Once a suit interrupts prescription, that interruption continues during the pendency of the suit. Louviere v. Shell Oil Co., 440 So.2d at 98. As a general rule, if prescription is interrupted, time that has run prior to the interruption is not counted. Prescription commences to run anew from the last day of the interruption. LSA-C.C. art. 3466; Roger v. Estate of Moulton, 513 So.2d 1126, 1133 (La.1987).
However, an exception to this general rule exists in that, under LSA-C.C. art. 3463, "[i]nterruption is considered never to have occurred if the plaintiff abandons, voluntarily dismisses, or fails to prosecute the suit at the trial." In Hebert v. Cournoyer Oldsmobile-Cadillac GMC, Inc., 419 So.2d 878, 880-881 (La.1982), the Louisiana Supreme Court, in interpreting LSA-C.C. art. 3519 (now LSA-C.C. art. 3463), held that LSA-C.C. art. 3519 did not apply after the defendant has made a general appearance. The court stated:
We accordingly conclude that Article 3519's provision (regarding the effect of the plaintiff's voluntary dismissal of a demand on that demand's interruption of prescription) applies only to a voluntary dismissal prior to a general appearance by the defendants. Only before the defendants' general appearance does the plaintiff have the unqualified right of voluntary dismissal.... (Emphasis added).

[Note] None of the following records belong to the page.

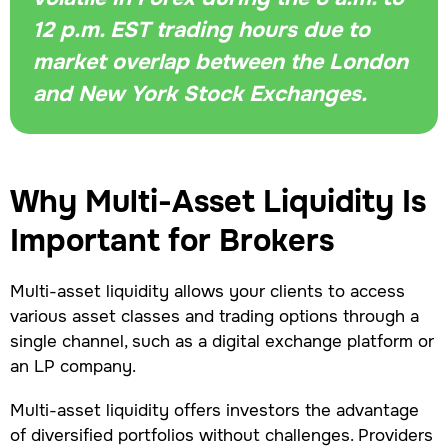
12 p.m. EST trading hours due to
market overlap between the London
and New York Stock Exchanges.
Why Multi-Asset Liquidity Is
Important for Brokers
Multi-asset liquidity allows your clients to access
various asset classes and trading options through a
single channel, such as a digital exchange platform or
an LP company.
Multi-asset liquidity offers investors the advantage
of diversified portfolios without challenges. Providers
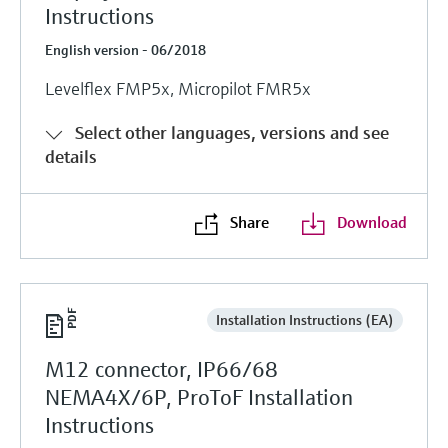
Instructions
English version - 06/2018
Levelflex FMP5x, Micropilot FMR5x
Select other languages, versions and see
details
Share
Download
Installation Instructions (EA)
M12 connector, IP66/68
NEMA4X/6P, ProToF Installation
Instructions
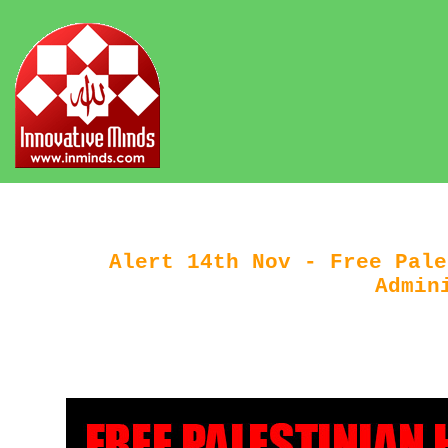
Alert 14th Nov - Free Pale
Admin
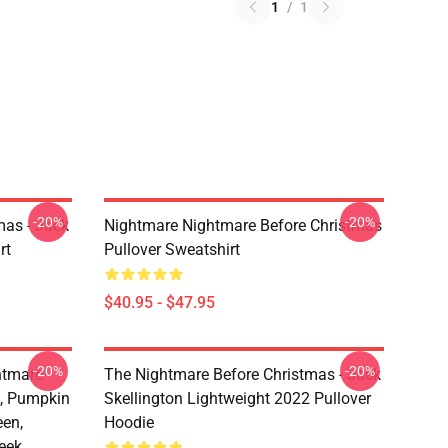
1
/
1
-20%
-20%
mas - Jack
Nightmare Nightmare Before Christmas
rt
Pullover Sweatshirt
$40.95 - $47.95
-20%
-20%
htmare
The Nightmare Before Christmas - Jack
n, Pumpkin
Skellington Lightweight 2022 Pullover
een,
Hoodie
eek,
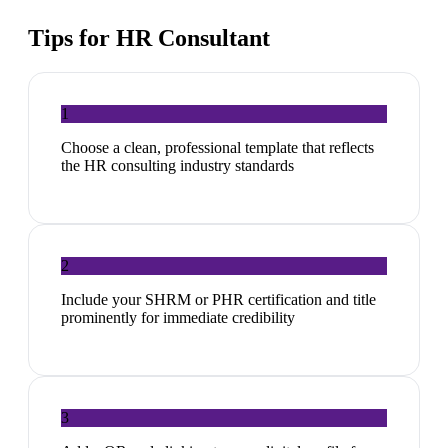
Tips for
HR Consultant
1
Choose a clean, professional template that reflects
the HR consulting industry standards
2
Include your SHRM or PHR certification and title
prominently for immediate credibility
3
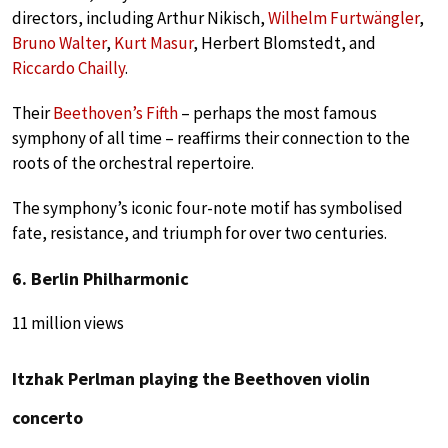
directors, including Arthur Nikisch,
Wilhelm Furtwängler
,
Bruno Walter
,
Kurt Masur
, Herbert Blomstedt, and
Riccardo Chailly
.
Their
Beethoven’s Fifth
– perhaps the most famous
symphony of all time – reaffirms their connection to the
roots of the orchestral repertoire.
The symphony’s iconic four-note motif has symbolised
fate, resistance, and triumph for over two centuries.
6. Berlin Philharmonic
11 million views
Itzhak Perlman playing the Beethoven violin
concerto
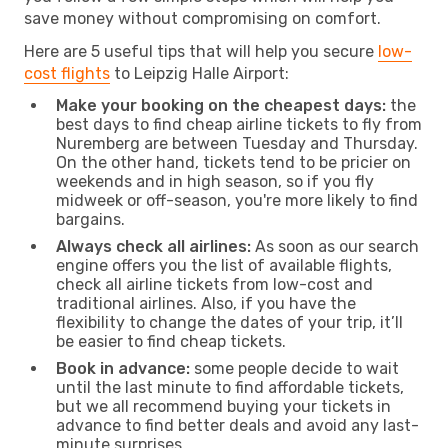
save money without compromising on comfort.
Here are 5 useful tips that will help you secure
low-
cost flights
to Leipzig Halle Airport:
Make your booking on the cheapest days:
the
best days to find cheap airline tickets to fly from
Nuremberg are between Tuesday and Thursday.
On the other hand, tickets tend to be pricier on
weekends and in high season, so if you fly
midweek or off-season, you're more likely to find
bargains.
Always check all airlines:
As soon as our search
engine offers you the list of available flights,
check all airline tickets from low-cost and
traditional airlines. Also, if you have the
flexibility to change the dates of your trip, it’ll
be easier to find cheap tickets.
Book in advance:
some people decide to wait
until the last minute to find affordable tickets,
but we all recommend buying your tickets in
advance to find better deals and avoid any last-
minute surprises.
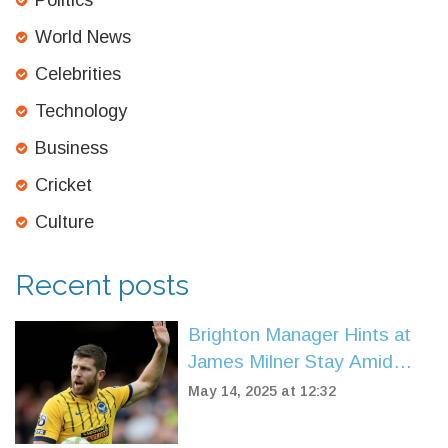
Politics
World News
Celebrities
Technology
Business
Cricket
Culture
Recent posts
Brighton Manager Hints at
James Milner Stay Amid
Contract Expiry and
May 14, 2025 at 12:32
Coaching Prospects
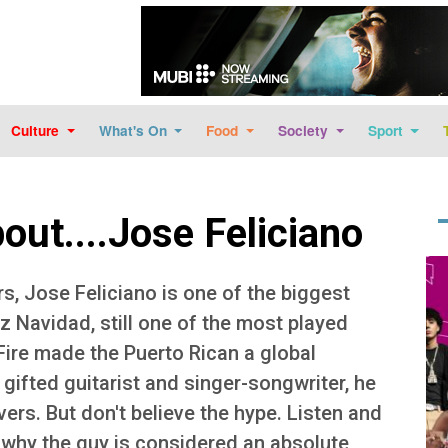
Skip to main content
Culture
What's On
Food
Society
Sport
ut....Jose Feliciano
Im
rs, Jose Feliciano is one of the biggest
z Navidad, still one of the most played
Fire made the Puerto Rican a global
ifted guitarist and singer-songwriter, he
ers. But don't believe the hype. Listen and
 why the guy is considered an absolute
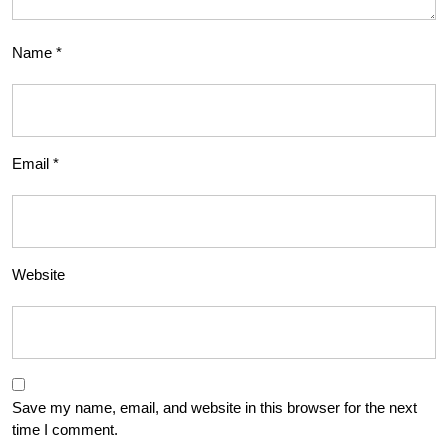
Name
*
Email
*
Website
Save my name, email, and website in this browser for the next
time I comment.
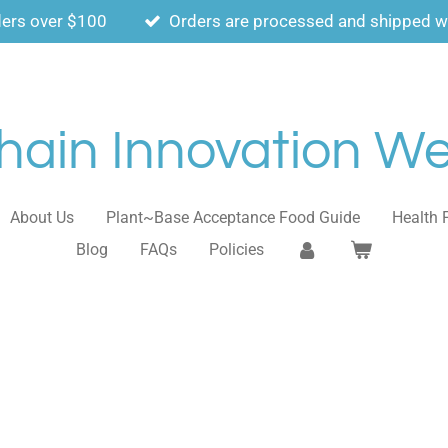
ders over $100
Orders are processed and shipped wi
ain Innovation Wel
About Us
Plant~Base Acceptance Food Guide
Health 
Blog
FAQs
Policies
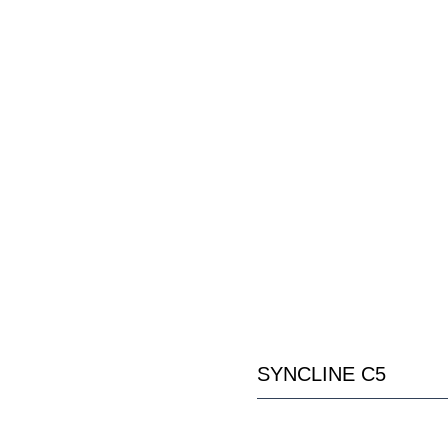
SYNCLINE C5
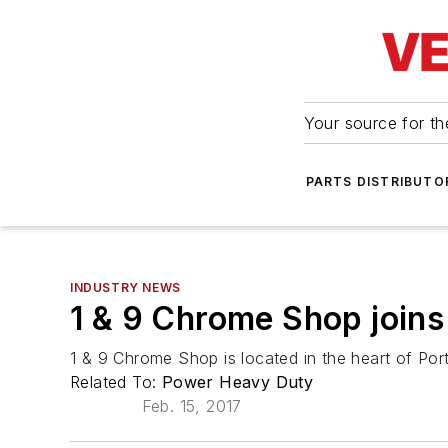
Your source for the
PARTS DISTRIBUTO
INDUSTRY NEWS
1 & 9 Chrome Shop join
1 & 9 Chrome Shop is located in the heart of Po
Related To:
Power Heavy Duty
Feb. 15, 2017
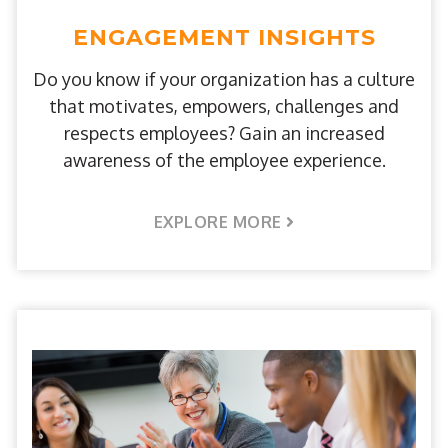
ENGAGEMENT INSIGHTS
Do you know if your organization has a culture
that motivates, empowers, challenges and
respects employees? Gain an increased
awareness of the employee experience.
EXPLORE MORE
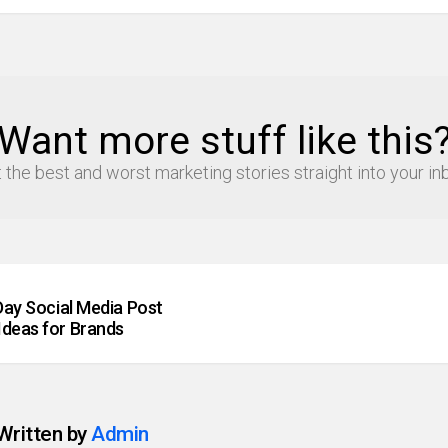
Want more stuff like this
 the best and worst marketing stories straight into your in
 Day Social Media Post
Ideas for Brands
Written by
Admin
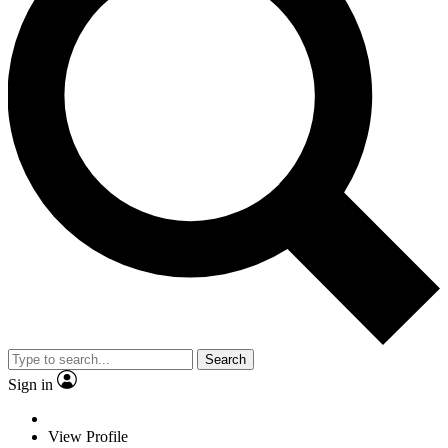
Search
Sign in
View Profile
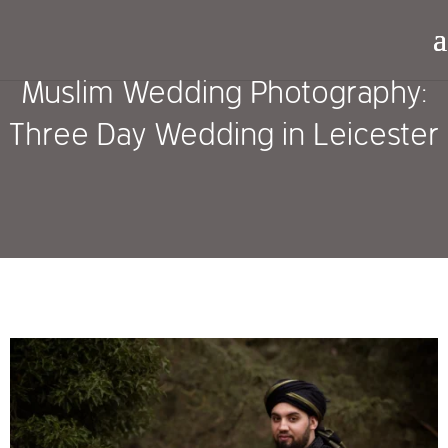
Muslim Wedding Photography:
Three Day Wedding in Leicester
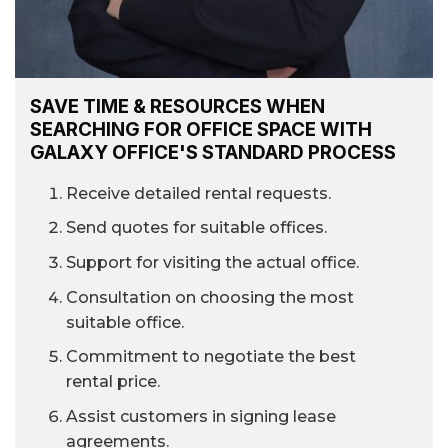
SAVE TIME & RESOURCES WHEN
SEARCHING FOR OFFICE SPACE WITH
GALAXY OFFICE'S STANDARD PROCESS
Receive detailed rental requests.
Send quotes for suitable offices.
Support for visiting the actual office.
Consultation on choosing the most
suitable office.
Commitment to negotiate the best
rental price.
Assist customers in signing lease
agreements.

In Roger v. Estate of Moulton, 513 So.2d at 1133, the Louisiana Supreme Court determined that the general appearance by filing a pleading or other entry into the case by all original defendants prior to dismissal precluded the application of LSA-C.C. art. 3463.
More recently, this court in Provident Life and Accident Insurance Company v. Turner, 582 So.2d 250, 256-257 (La.App. 1st Cir.1991), held that LSA-C.C. art. 3463 does not apply to negate the interruption of prescription where the defendant has made a general appearance.
The burden of proving the peremptory exception pleading the objection of prescription is upon the party asserting it. Provident Life and Accident Insurance Company v. Turner, 582 So.2d at 254. However, when the plaintiff's cause of action has prescribed on the face of his own petition, plaintiff bears the burden of proving facts which would have the effect of interrupting or suspending the running of prescription. Yarbrough v. Louisiana Cement Company, Inc., 370 So.2d 602, 603 (La.App. 4th Cir.), writ denied, 373 So.2d 531 (La.1979).